* SUPPLIED ENTRIES:
= Beginning of Section =

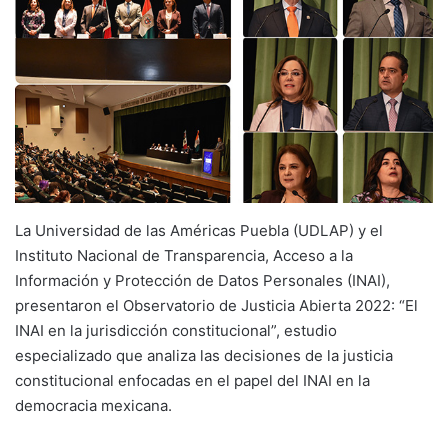
La Universidad de las Américas Puebla (UDLAP) y el
Instituto Nacional de Transparencia, Acceso a la
Información y Protección de Datos Personales (INAI),
presentaron el Observatorio de Justicia Abierta 2022: “El
INAI en la jurisdicción constitucional”, estudio
especializado que analiza las decisiones de la justicia
constitucional enfocadas en el papel del INAI en la
democracia mexicana.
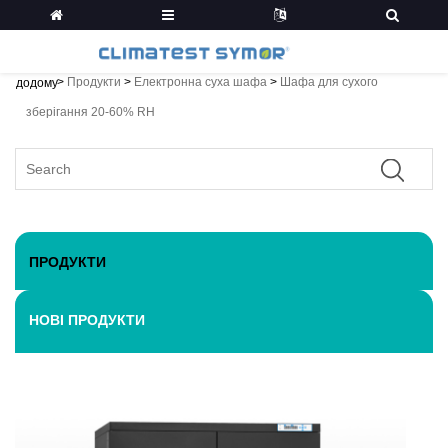
>
Продукти
>
Електронна суха шафа
>
Шафа для сухого
додому
зберігання 20-60% RH
ПРОДУКТИ
НОВІ ПРОДУКТИ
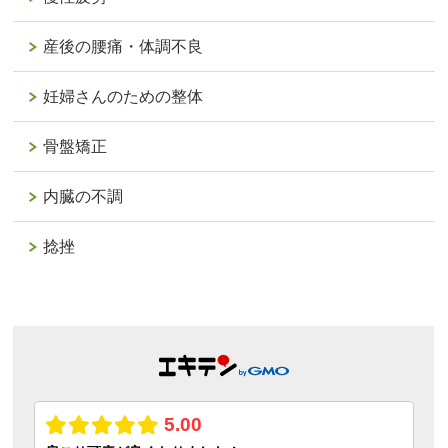
産後の腰痛・体調不良
妊婦さんのための整体
骨盤矯正
内臓の不調
捻挫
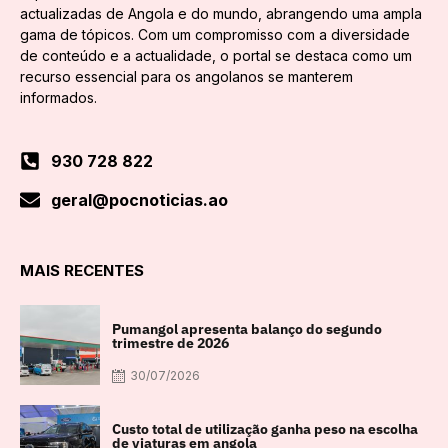
actualizadas de Angola e do mundo, abrangendo uma ampla
gama de tópicos. Com um compromisso com a diversidade
de conteúdo e a actualidade, o portal se destaca como um
recurso essencial para os angolanos se manterem
informados.
930 728 822
geral@pocnoticias.ao
MAIS RECENTES
Pumangol apresenta balanço do segundo
trimestre de 2026
30/07/2026
Custo total de utilização ganha peso na escolha
de viaturas em angola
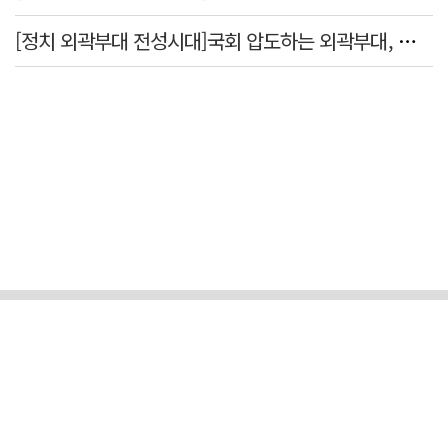
[정치 외곽부대 전성시대]국회 압도하는 외곽부대, 목소리 왜 커지나?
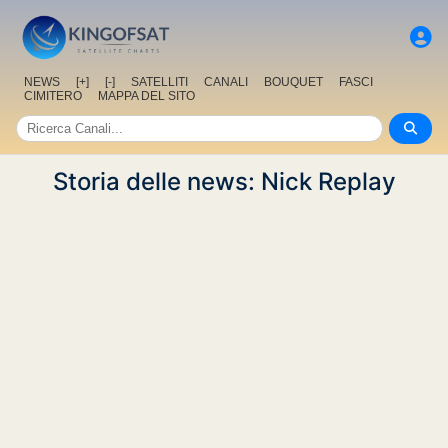
NEWS
[+]
[-]
SATELLITI
CANALI
BOUQUET
FASCI
CIMITERO
MAPPA DEL SITO
Storia delle news: Nick Replay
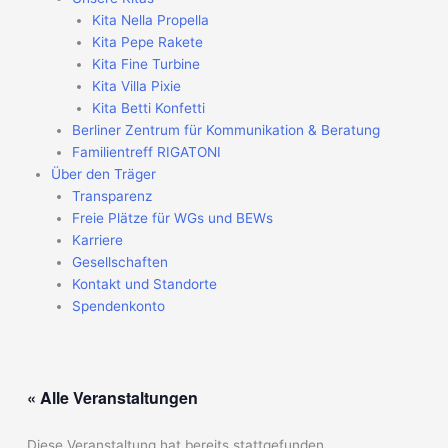
Kita Nella Propella
Kita Pepe Rakete
Kita Fine Turbine
Kita Villa Pixie
Kita Betti Konfetti
Berliner Zentrum für Kommunikation & Beratung
Familientreff RIGATONI
Über den Träger
Transparenz
Freie Plätze für WGs und BEWs
Karriere
Gesellschaften
Kontakt und Standorte
Spendenkonto
« Alle Veranstaltungen
Diese Veranstaltung hat bereits stattgefunden.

= End of Section =

* EXERCISE: From the entries above, say how many lines contain "Kita". Only the number is wanted.

* PROBLEM SOLUTION: 5